Si los estadounidenses viven los efectos de las crisis en carne propia con traslados y cambios permanentes, a los europeos se les trastornan por los mismos motivos los parámetros de su atávico sedentarismo. A lo más que aspiran éstos es a volver a ocupar las antiguas oquedades que rodean sus venerables centros urbanos. Así comprobamos como la crisis en la Grecia actual se ve especialmente reflejada, desde el punto de vista visual, en los alrededores de la Acrópolis.
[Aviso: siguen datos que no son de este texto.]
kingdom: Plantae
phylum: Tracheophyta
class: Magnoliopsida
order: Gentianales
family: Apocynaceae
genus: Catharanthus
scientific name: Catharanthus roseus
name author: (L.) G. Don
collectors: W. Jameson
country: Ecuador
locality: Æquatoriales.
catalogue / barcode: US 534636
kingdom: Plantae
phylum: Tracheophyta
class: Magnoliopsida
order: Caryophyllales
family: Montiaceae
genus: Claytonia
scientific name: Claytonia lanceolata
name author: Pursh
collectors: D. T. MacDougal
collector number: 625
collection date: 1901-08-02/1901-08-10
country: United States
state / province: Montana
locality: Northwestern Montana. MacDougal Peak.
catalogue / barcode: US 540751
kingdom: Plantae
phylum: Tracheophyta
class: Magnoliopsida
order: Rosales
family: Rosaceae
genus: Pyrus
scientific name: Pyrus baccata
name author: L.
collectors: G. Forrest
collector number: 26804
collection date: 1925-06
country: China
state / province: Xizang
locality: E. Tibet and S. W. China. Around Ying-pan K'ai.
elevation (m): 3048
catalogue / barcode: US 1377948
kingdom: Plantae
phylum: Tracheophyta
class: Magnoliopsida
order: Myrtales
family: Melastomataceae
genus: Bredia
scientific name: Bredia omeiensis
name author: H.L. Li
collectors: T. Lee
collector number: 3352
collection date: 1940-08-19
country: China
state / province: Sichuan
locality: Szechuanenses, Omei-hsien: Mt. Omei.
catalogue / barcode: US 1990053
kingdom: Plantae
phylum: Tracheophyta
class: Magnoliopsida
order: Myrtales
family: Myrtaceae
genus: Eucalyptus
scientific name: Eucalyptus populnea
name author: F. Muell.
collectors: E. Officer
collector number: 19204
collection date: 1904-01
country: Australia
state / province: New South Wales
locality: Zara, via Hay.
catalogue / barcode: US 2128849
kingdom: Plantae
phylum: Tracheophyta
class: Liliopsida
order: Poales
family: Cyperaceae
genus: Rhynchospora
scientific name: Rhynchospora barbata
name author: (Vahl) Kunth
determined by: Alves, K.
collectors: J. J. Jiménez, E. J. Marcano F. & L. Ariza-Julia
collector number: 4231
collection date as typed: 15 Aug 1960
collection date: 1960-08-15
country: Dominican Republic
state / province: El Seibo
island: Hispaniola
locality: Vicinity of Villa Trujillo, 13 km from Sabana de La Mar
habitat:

A la caída de la noche miles de vagabundos toman las avenidas que desembocan en la colina ateniense, y agrupados en pequeños círculos que discuten acaloradamente dan la impresión de estar esperando algo, una suerte de milagro que no les expulse de los fuegos del hogar, que no les quite su última pertenencia: la ciudadanía. Por eso Europa está viviendo con mucha más tragicidad los efectos de la actual crisis. Sus ciudades se resisten a desaparecer como lo ha sido Detroit, y se aferran al ideal ático. Existe un miedo pánico al panorama de la ciudad desaparecida, y a acabar vagabundeando, en definitiva.

José Antonio González Alcantud es catedrático de Antropología Social de la Universidad de Granada. Autor entre otras obra de El malestar en la cultura patrimonial (2012).